Assigned task 1: According to the excerpt on rich coaches, what does a rich coach not waste time giving away?

[Text segment — start]

First, Let’s Define The Word ... “Rich”

Rich Coach Broke Coach Excerpt
Copyright © 2024 by Bart Smith
Reprinted by Permission

For starters, the term “rich” has many definitions. More specifically, this is how I would define ... “Rich Coach!”

✦ Abounding in valuable and highly useful resources ...

✦ Possessing an abundance in coaching skills and knowledge

✦ Able to offer great value or worth to a coaching client …

✦ Brimming in desirable personal characteristics or qualities

✦ Expressing deep, strong and vivid support and guidance

✦ Sounding confident, self-assured, full and mellow in tone

✦ Producing and/or yielding abundance in client results …

✦ Able to provide abundant information for their clients …

THAT'S what defines a RICH COACH! What do you think?

Once you develop the above “rich” qualities you increase your chances of becoming “rich” (as a coach) and “affluent” in every sense of the word (generous amount of monthly income with a high standard of living and perhaps even social prestige, etc.)

Qualities Of A “Rich Coach” 

Having defined the word “rich,” allow me to share with you my definition of what makes a rich coach! With rich coach characteristics, one can’t truly become “rich” or “affluent” without following some of the protocol recommended here. A rich coach must have a visual strategy and provide a structure that continually enhances your abilities to respond effectively to various situations so your business becomes a rich success! 

Profitable Niche & Original Content

This is a BIG ONE! A “rich coach” is someone who does not rely on other people’s content (or success) to make their own. Rather, rich coaches have taken adequate time to develop their own “original content,” within a profitable niche, to help their clients get the specific results they aspire to. 

This (original) content, developed within a profitable niche, is translated, not only into “coaching services,” but often in print via books, eBooks, workbooks, audio recorded products, seminars, workshops, webinars, tele-seminars, home study courses, classes, and more. Content is KING! So, the more (original) content you can create, the more successful you’ll be at becoming a “rich coach!”

Solid Coaching Skills

A rich coach is armed with the essential coaching skills and tools to keep their clients on track and reaching their targeted goals. You’ll learn many of these essential coaching skills inside this book.

Extremely Resourceful 

A rich coach is continually learning and building his/her knowledge base of resources. Rich coaches know that in order to increase the probability of their clients achieving the results they seek, a rich coach must have the information and the resources (in addition to content and skills) to help their clients reach attainable goals. 

Highly Efficient

A rich coach is also extremely efficient in his/her own business and can serve as a model for clients. For example, a rich coach does not waste time giving away free sessions, nor do they focus just building a one-on-one coaching practice. Oh, no! Rich coaches have a bigger and broader range of view ...

[Text segment — finish]
[Data for analysis — start]

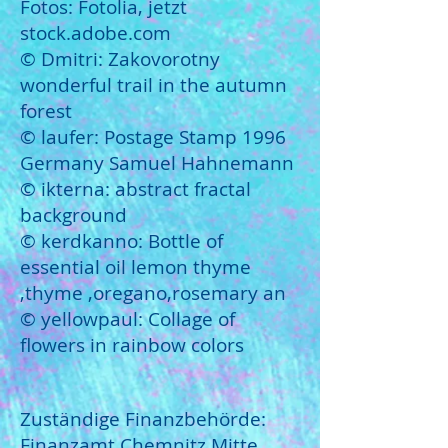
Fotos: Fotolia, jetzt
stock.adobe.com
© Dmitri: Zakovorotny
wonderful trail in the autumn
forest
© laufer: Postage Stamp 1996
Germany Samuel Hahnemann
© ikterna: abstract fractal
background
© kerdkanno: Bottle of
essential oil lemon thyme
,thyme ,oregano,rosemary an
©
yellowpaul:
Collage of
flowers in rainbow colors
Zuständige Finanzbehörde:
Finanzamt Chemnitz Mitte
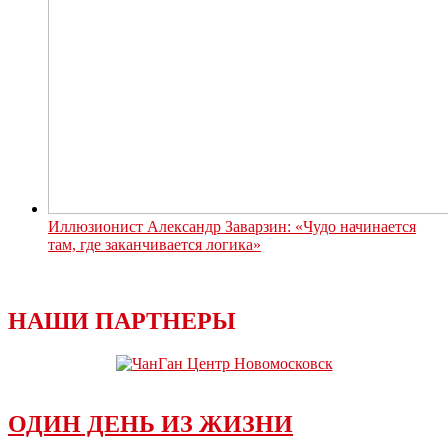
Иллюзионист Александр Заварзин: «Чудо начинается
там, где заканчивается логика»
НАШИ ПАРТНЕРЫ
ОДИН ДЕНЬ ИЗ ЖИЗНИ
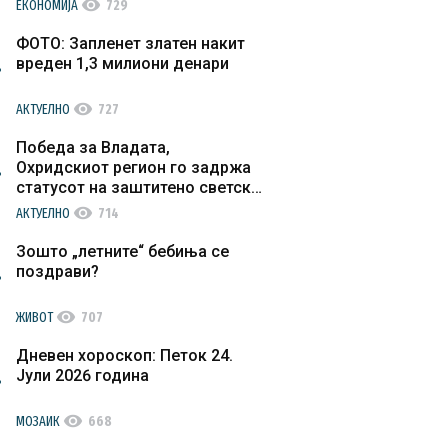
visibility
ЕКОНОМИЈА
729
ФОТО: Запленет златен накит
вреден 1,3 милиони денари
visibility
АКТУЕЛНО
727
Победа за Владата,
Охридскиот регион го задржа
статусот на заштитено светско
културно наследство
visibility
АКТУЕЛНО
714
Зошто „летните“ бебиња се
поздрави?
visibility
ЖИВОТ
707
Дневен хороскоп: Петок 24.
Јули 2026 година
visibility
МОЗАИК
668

[Data for analysis — finish]
[Data for analysis — start]

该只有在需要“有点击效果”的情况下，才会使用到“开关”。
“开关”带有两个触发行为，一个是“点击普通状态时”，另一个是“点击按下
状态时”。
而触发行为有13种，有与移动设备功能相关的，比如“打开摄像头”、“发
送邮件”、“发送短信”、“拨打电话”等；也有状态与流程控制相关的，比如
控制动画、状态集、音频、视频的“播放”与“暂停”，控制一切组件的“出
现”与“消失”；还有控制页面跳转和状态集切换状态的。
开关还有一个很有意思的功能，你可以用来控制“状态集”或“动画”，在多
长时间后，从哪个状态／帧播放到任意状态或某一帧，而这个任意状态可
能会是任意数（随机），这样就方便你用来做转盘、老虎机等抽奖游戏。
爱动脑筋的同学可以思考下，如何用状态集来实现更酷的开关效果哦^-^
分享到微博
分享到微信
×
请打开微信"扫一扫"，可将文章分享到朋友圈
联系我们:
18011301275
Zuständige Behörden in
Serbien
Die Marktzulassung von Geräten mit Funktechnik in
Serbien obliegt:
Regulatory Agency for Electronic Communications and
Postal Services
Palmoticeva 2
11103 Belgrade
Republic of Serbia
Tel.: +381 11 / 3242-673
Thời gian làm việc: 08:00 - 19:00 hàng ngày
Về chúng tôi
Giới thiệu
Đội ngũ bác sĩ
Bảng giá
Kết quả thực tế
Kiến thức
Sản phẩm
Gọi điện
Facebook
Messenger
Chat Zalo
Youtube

[Data for analysis — finish]
[Data for analysis — start]

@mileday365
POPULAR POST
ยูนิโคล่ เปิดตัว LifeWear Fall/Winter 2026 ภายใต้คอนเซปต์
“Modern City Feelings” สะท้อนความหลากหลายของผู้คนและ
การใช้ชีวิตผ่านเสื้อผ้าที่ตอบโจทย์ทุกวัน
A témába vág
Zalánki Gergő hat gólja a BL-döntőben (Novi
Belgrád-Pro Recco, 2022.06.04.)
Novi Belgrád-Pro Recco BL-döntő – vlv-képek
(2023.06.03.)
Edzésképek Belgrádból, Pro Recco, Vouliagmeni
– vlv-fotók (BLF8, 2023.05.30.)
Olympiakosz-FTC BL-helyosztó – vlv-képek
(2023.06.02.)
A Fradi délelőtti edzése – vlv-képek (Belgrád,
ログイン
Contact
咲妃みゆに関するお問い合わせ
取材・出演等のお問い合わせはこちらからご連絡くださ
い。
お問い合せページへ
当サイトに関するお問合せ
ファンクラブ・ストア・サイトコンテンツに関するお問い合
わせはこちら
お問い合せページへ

[Data for analysis — finish]

Assigned task 2: Copy word for word the part of the entries that opens with the line containing "Fotos: Fotolia, jetzt" and closes with the line containing "ОДИН ДЕНЬ ИЗ ЖИЗНИ". Leave the pictures out.

Written solution 1: Free sessions.

Written solution 2:
Fotos: Fotolia, jetzt
stock.adobe.com
© Dmitri: Zakovorotny
wonderful trail in the autumn
forest
© laufer: Postage Stamp 1996
Germany Samuel Hahnemann
© ikterna: abstract fractal
background
© kerdkanno: Bottle of
essential oil lemon thyme
,thyme ,oregano,rosemary an
©
yellowpaul:
Collage of
flowers in rainbow colors
Zuständige Finanzbehörde:
Finanzamt Chemnitz Mitte
Иллюзионист Александр Заварзин: «Чудо начинается
там, где заканчивается логика»
НАШИ ПАРТНЕРЫ
ОДИН ДЕНЬ ИЗ ЖИЗНИ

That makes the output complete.